'At risk!' Women warned rising cost of living may affect pension pot – key steps to take

6 mins read


Research has showcased that the gender pension gap is sitting at 40.3 percent, a worrying statistic for women of every age. However, as the cost of living sinks its teeth into household finances, pre-pension age women may need to find ways to make their money stretch even further in the hopes of avoiding retirement poverty.

The gender pension gap sits at roughly 17 percent when a woman first starts her career but quickly snowballs throughout life until retirement sees them with a pension pot barely more than half the size of their male counterparts.

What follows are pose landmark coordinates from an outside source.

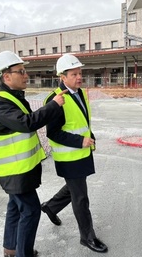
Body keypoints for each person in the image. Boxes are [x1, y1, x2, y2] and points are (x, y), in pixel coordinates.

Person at [0, 51, 67, 257]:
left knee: (15, 208)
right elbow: (27, 123)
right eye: (21, 71)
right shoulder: (0, 103)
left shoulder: (12, 98)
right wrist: (54, 105)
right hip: (15, 171)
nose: (26, 75)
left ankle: (10, 249)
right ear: (6, 76)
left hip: (19, 169)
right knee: (30, 211)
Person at [42, 54, 108, 253]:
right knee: (80, 197)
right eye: (74, 74)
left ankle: (51, 207)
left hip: (81, 153)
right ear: (63, 77)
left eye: (80, 73)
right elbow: (52, 133)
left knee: (74, 189)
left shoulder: (79, 93)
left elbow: (80, 121)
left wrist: (89, 136)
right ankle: (87, 237)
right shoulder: (56, 100)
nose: (79, 77)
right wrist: (80, 141)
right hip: (69, 157)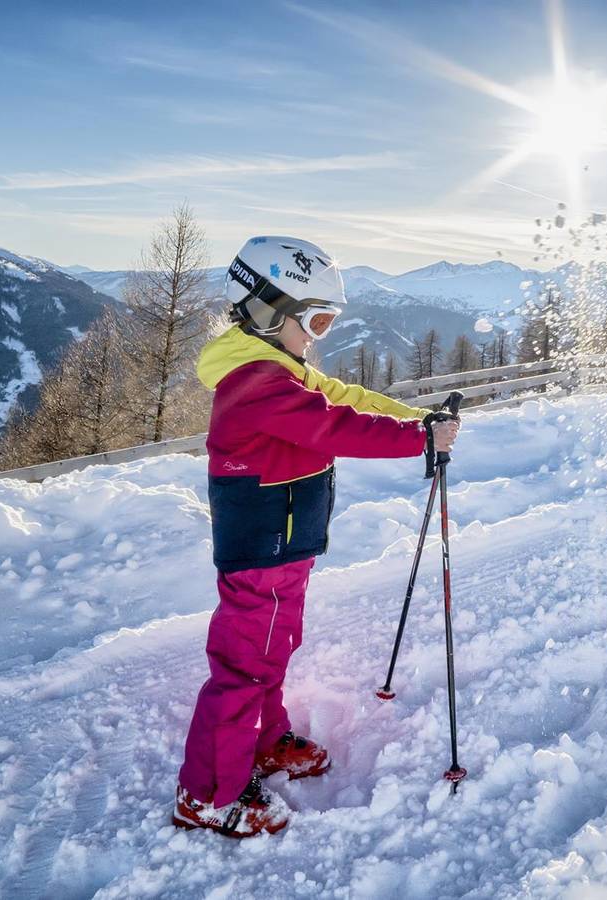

The rising cost of living is also expected to hit female finances harder which could create the perfect storm for women approaching their own retirement. 

Romi Savova, CEO of PensionBee, shared her expertise exclusively with Express.co.uk on how women may be able to save their retirement finances. 

She commented: “The rising cost of living will disproportionately affect women as the limited resources they have will now need to stretch even further. 

“Women are more likely to be ‘lower earners’ and have smaller pension pots at every stage of their career, and they are more likely to experience financial abuse.”

All of this combined leaves women “at risk of a higher level of vulnerability” throughout their careers and retirement. 

There are many barriers causing this dilemma, with Ms Savova indicating that the biggest of which is “societal expectations around caregiving and pressure to take on unpaid labour”. 

Research has indicated that women do roughly 40 percent more unpaid work than men, such as childcare and housework.


This unpaid labour doesn’t just mean women are working more without compensation but it also lowers their earning potential. 

Ms Savova explained: “The difference in paid working hours first presents itself in a woman’s late 20s to early 30s, the time when mothers typically tend to have their first child. 

“This difference peaks again in later life, as women aged 50 and over are twice as likely to provide unpaid care for others than their male counterparts. 

“As a result, men’s pension pots grow by an average of £90,000 more than women’s between the ages of 50 to 64. This is particularly worrying as women tend to live longer and often bear their own care costs.”

Taking on these unpaid duties mean women spend less time working in paid positions, which not only lowers their income but also their National Insurance contributions which then impacts their state pension entitlement. 

Ms Savova added: “Low earnings also limit womens’ potential to receive government incentives for saving, such as pension tax relief and Auto-Enrolment, throughout their careers.”

To help women get more out of their hard earned money when the data is stacked against them, Ms Savova shared some of her best tips for pension pots. 

She said: “One way women can try and boost their retirement savings is by consolidating any existing pensions into one pot, which can have a noticeable effect on their eventual pension income. 

“Not only does this avoid them losing out on any hard-earned savings, it means they only have to pay one set of fees, rather than multiple fees for various pots, which can erode a pension’s value over time.”

As pension investments compound interest, time is of the essence to ensure the pot grows enough to be liveable in one’s later years. 

Because of this Ms Savova advised: “Leaving a pension invested for just a few years longer can dramatically increase a retirement income. While everyone can legally access their personal and workplace pensions from the age of 55 (57 from 2028), it doesn’t mean they always should, particularly in periods of high inflation.”

She concluded: “Before committing to retiring, women should carefully consider if they have any other sources of income besides their pension, and how long they anticipate it to last.”